(Collected data)
---*---
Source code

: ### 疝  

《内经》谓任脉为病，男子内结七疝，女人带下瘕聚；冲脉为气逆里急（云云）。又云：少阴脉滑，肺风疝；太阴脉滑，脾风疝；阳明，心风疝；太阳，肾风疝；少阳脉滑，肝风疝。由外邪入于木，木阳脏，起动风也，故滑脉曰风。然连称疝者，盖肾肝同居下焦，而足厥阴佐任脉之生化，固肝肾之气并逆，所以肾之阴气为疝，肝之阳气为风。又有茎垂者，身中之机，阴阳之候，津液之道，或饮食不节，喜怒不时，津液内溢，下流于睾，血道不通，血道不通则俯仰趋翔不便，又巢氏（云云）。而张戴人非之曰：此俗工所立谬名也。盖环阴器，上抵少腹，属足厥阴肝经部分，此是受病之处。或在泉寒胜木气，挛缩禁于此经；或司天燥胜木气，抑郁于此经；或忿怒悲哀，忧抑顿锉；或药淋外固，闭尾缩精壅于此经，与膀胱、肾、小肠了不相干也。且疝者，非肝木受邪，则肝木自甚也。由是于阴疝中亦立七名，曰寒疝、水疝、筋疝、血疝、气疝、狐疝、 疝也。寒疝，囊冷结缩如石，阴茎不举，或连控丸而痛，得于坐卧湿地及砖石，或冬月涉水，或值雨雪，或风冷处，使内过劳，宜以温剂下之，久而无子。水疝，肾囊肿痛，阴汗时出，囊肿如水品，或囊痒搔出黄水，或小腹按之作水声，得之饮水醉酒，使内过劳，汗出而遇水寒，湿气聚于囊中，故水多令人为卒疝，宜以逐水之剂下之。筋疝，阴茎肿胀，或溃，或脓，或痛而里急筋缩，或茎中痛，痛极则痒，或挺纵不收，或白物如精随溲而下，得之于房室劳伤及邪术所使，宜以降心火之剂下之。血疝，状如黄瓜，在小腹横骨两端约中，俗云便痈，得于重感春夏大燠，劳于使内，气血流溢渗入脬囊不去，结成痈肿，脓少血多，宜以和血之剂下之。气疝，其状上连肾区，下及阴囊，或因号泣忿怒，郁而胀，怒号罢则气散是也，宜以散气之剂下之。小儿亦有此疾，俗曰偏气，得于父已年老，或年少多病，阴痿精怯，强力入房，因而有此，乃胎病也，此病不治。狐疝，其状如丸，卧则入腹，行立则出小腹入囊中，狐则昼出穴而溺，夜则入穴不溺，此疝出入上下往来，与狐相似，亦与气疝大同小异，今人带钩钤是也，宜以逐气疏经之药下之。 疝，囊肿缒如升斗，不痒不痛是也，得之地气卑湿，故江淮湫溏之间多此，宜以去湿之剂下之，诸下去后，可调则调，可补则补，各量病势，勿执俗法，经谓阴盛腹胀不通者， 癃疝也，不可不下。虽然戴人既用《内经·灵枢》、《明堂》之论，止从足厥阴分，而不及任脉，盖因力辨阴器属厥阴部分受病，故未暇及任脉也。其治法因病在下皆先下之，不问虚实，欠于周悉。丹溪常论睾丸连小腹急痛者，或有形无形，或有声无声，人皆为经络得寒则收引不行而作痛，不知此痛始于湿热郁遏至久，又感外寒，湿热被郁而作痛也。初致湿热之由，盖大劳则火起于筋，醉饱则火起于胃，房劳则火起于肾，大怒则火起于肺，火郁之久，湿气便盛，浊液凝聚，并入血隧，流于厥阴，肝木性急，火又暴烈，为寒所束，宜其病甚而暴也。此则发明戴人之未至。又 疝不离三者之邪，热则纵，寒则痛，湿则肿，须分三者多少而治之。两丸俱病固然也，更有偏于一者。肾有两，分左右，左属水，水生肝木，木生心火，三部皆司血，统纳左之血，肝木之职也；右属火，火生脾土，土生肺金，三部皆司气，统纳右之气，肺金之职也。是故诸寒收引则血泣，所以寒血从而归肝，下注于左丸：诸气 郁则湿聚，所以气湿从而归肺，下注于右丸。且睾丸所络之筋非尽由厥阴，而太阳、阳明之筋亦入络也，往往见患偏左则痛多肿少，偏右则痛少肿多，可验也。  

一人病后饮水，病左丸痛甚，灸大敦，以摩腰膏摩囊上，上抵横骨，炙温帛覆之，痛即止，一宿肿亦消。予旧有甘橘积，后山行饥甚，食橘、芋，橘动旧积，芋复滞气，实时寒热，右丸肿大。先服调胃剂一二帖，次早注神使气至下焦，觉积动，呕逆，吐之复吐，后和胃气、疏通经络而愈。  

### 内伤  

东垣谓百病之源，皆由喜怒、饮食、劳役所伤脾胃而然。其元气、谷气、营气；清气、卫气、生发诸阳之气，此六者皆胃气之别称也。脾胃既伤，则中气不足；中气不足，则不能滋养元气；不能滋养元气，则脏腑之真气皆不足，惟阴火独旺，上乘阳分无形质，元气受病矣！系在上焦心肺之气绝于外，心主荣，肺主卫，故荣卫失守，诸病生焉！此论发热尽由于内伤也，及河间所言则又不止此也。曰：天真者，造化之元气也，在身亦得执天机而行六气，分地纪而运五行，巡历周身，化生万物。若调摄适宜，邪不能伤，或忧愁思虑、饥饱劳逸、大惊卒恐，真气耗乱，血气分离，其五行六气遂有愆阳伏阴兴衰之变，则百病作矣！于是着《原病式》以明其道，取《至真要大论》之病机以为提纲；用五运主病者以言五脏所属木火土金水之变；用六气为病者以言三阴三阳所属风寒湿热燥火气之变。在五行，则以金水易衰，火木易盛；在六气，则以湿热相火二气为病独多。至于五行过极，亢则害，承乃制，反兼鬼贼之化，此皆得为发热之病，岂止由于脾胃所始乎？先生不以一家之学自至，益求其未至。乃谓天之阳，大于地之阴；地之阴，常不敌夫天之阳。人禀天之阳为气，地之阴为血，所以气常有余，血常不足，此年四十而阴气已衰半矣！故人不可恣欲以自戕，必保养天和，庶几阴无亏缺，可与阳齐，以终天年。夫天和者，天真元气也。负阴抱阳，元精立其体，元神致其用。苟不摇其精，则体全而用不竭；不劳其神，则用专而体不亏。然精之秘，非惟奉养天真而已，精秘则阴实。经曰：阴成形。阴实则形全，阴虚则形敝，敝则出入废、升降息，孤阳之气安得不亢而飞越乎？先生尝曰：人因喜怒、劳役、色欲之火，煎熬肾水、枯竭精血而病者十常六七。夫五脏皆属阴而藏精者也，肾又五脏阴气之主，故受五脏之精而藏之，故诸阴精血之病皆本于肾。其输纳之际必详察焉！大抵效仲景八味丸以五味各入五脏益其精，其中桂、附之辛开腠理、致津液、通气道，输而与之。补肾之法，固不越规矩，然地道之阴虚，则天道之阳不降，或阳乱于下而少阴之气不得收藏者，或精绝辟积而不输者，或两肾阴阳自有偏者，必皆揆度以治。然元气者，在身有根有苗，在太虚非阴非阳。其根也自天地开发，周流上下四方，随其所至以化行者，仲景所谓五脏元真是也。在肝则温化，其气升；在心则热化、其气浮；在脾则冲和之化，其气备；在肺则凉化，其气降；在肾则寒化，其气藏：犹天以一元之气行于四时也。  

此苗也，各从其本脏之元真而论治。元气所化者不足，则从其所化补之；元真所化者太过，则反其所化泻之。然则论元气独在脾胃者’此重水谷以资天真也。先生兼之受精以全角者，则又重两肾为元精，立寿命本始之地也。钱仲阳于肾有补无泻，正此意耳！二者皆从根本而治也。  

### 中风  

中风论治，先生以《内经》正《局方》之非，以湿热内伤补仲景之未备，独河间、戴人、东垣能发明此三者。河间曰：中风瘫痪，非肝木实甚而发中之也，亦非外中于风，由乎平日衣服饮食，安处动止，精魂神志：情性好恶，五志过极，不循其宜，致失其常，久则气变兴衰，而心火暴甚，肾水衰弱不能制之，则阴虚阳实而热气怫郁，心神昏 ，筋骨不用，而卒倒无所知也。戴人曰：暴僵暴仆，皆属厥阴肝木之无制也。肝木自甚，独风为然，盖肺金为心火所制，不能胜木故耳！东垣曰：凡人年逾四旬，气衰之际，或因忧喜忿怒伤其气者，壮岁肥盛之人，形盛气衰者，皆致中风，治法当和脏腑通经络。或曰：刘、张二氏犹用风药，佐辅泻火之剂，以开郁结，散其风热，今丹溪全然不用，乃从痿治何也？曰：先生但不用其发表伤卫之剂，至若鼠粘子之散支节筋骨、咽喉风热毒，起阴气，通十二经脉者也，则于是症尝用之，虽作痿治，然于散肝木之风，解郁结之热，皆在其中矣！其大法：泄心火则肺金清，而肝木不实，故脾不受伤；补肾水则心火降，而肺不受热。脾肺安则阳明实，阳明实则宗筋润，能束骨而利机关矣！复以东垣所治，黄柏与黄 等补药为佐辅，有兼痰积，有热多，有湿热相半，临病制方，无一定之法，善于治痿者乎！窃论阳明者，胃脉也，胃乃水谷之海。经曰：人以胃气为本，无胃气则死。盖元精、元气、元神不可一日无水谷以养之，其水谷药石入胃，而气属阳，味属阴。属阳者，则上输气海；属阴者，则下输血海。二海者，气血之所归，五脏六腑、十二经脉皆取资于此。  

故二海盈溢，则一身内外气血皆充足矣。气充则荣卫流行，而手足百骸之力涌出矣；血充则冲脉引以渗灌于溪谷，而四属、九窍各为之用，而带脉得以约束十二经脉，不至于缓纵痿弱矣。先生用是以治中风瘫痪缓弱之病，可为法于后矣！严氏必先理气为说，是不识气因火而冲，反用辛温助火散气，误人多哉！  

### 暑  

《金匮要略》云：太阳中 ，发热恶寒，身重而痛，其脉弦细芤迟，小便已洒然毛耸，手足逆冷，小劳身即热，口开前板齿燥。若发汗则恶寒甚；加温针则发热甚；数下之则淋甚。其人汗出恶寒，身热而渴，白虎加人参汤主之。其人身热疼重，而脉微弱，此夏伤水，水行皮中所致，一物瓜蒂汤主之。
---*---
*TO DO*: Lines from the one containing "此苗也，各从其本脏之元真而论" through the last line of the records, restated word for word: that is the whole response.

*TASK RESULT*:
此苗也，各从其本脏之元真而论治。元气所化者不足，则从其所化补之；元真所化者太过，则反其所化泻之。然则论元气独在脾胃者’此重水谷以资天真也。先生兼之受精以全角者，则又重两肾为元精，立寿命本始之地也。钱仲阳于肾有补无泻，正此意耳！二者皆从根本而治也。  

### 中风  

中风论治，先生以《内经》正《局方》之非，以湿热内伤补仲景之未备，独河间、戴人、东垣能发明此三者。河间曰：中风瘫痪，非肝木实甚而发中之也，亦非外中于风，由乎平日衣服饮食，安处动止，精魂神志：情性好恶，五志过极，不循其宜，致失其常，久则气变兴衰，而心火暴甚，肾水衰弱不能制之，则阴虚阳实而热气怫郁，心神昏 ，筋骨不用，而卒倒无所知也。戴人曰：暴僵暴仆，皆属厥阴肝木之无制也。肝木自甚，独风为然，盖肺金为心火所制，不能胜木故耳！东垣曰：凡人年逾四旬，气衰之际，或因忧喜忿怒伤其气者，壮岁肥盛之人，形盛气衰者，皆致中风，治法当和脏腑通经络。或曰：刘、张二氏犹用风药，佐辅泻火之剂，以开郁结，散其风热，今丹溪全然不用，乃从痿治何也？曰：先生但不用其发表伤卫之剂，至若鼠粘子之散支节筋骨、咽喉风热毒，起阴气，通十二经脉者也，则于是症尝用之，虽作痿治，然于散肝木之风，解郁结之热，皆在其中矣！其大法：泄心火则肺金清，而肝木不实，故脾不受伤；补肾水则心火降，而肺不受热。脾肺安则阳明实，阳明实则宗筋润，能束骨而利机关矣！复以东垣所治，黄柏与黄 等补药为佐辅，有兼痰积，有热多，有湿热相半，临病制方，无一定之法，善于治痿者乎！窃论阳明者，胃脉也，胃乃水谷之海。经曰：人以胃气为本，无胃气则死。盖元精、元气、元神不可一日无水谷以养之，其水谷药石入胃，而气属阳，味属阴。属阳者，则上输气海；属阴者，则下输血海。二海者，气血之所归，五脏六腑、十二经脉皆取资于此。  

故二海盈溢，则一身内外气血皆充足矣。气充则荣卫流行，而手足百骸之力涌出矣；血充则冲脉引以渗灌于溪谷，而四属、九窍各为之用，而带脉得以约束十二经脉，不至于缓纵痿弱矣。先生用是以治中风瘫痪缓弱之病，可为法于后矣！严氏必先理气为说，是不识气因火而冲，反用辛温助火散气，误人多哉！  

### 暑  

《金匮要略》云：太阳中 ，发热恶寒，身重而痛，其脉弦细芤迟，小便已洒然毛耸，手足逆冷，小劳身即热，口开前板齿燥。若发汗则恶寒甚；加温针则发热甚；数下之则淋甚。其人汗出恶寒，身热而渴，白虎加人参汤主之。其人身热疼重，而脉微弱，此夏伤水，水行皮中所致，一物瓜蒂汤主之。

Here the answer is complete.